Sum of two eigenvectors for different eigenvalues 
Let $V$ be a $k$-vector space and $f\in\text{End}(V)$. Assume that we have eigenvectors $v,w$ of $f$ for different eigenvalues and choose $a,b\in k\setminus\{0\}$.
Claim. $av+bw$ is not an eigenvector of $f$.

Choose $\lambda,\mu$ eigenvalues for $v,w$. We get $$f(av+bw)=af(v)+bf(w)=a\lambda v+b\mu w .$$ If there is an $\alpha$ with $f(av+bw)=\alpha(av+bw)$ then we would get $$a\lambda v+b\mu w=\alpha av+\alpha bw\Rightarrow (\lambda -\alpha)av+(\mu -\alpha)bw=0.$$
I think this won't help. Any other ideas?

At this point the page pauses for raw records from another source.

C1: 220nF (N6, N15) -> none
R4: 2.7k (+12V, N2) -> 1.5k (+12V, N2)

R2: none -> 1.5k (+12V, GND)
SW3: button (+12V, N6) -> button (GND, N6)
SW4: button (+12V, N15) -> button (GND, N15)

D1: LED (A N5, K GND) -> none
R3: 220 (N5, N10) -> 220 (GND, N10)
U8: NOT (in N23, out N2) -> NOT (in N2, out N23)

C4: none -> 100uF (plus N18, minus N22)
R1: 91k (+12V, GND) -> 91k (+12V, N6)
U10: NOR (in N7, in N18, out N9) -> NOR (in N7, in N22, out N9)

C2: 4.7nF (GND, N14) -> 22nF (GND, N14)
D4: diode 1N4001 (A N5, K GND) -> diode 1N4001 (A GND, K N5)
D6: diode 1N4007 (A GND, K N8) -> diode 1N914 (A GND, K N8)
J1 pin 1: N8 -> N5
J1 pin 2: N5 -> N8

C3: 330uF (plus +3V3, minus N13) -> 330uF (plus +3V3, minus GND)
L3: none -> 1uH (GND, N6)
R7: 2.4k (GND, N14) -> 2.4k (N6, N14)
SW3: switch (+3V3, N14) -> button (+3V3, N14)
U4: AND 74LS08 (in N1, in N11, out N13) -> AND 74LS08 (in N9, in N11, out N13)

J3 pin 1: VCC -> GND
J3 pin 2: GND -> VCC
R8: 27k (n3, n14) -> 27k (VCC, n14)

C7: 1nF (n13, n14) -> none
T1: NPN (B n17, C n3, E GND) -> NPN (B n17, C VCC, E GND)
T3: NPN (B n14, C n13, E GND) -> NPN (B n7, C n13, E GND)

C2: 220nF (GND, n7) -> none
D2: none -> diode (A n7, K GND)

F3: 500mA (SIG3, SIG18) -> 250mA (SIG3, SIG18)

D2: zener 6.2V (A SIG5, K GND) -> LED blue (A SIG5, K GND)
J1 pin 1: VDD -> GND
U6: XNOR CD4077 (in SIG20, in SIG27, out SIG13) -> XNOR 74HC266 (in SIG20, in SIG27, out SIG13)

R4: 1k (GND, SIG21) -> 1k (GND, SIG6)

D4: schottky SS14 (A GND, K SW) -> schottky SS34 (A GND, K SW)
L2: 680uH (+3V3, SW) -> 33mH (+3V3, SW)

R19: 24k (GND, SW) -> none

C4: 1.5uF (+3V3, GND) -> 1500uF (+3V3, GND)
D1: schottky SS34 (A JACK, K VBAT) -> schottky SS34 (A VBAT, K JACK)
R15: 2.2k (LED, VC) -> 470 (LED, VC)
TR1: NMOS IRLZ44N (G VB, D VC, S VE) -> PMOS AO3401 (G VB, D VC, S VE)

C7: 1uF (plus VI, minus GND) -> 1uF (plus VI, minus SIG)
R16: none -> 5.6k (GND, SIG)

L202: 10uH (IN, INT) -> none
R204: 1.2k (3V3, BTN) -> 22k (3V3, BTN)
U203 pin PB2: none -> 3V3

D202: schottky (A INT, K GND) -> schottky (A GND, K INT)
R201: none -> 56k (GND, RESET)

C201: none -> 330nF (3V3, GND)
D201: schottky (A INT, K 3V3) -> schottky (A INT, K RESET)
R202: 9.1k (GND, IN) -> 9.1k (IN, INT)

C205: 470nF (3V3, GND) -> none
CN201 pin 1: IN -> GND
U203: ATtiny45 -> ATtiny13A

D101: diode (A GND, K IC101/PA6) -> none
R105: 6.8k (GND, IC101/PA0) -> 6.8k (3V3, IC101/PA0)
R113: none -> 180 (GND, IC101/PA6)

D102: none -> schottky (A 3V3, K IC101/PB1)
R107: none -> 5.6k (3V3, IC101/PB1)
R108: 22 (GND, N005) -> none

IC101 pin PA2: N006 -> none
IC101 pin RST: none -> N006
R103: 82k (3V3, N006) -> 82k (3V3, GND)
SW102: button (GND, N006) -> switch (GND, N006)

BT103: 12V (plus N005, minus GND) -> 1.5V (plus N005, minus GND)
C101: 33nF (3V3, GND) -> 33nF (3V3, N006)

 A: Since $v,w$ are vectors for different eigenvalues, they are linear independent. Then we can plug in the definition of a linear function and eigenvector to get
$$
f(av+bw)=f(av)+f(bw)=\lambda av+ \mu bw
$$
Assuming it was an eigenvector, there would be some $\beta$ :
$$
\lambda av+ \mu bw=\beta(av+bw) \\
(\lambda-\beta) av+ (\mu - \beta) bw=0
$$
Now we know that $v,w$ are linear independent. So the only way to get this expression to zero is if $(\lambda-\beta)a$ and $(\mu-\beta)b=0$. Since $a,b$ are not zero, the other factor has to be $0$. However, this would imply $\beta=\lambda=\mu$. A contradiction.
A: You're on the right track. Since $v$ and $w$ have different eigenvalues, they must be linearly independent, and hence we can conclude from your formula
$$(\lambda - \alpha) a v + (\mu - \alpha) b w = 0$$
that $$(\lambda - \alpha) a = 0 \qquad \textrm{and} \qquad (\mu - \alpha) b = 0 .$$ Now, $a, b \neq 0$, so what can we conclude about the values of $\lambda, \mu$?
Alternatively, we can see this quickly using exterior algebra: If $a v + b w$ is an eigenvector of $f$, by definition it is parallel to $f(a v + b w)$ and hence
$$0 = (a v + b w) \wedge f(a v + b w) = (a v + b w) \wedge (\lambda a v + \mu b w) = ab (\mu - \lambda) v \wedge w .$$
Since $a, b$ are nonzero by assumption, we must have $\lambda = \mu$, a contradiction.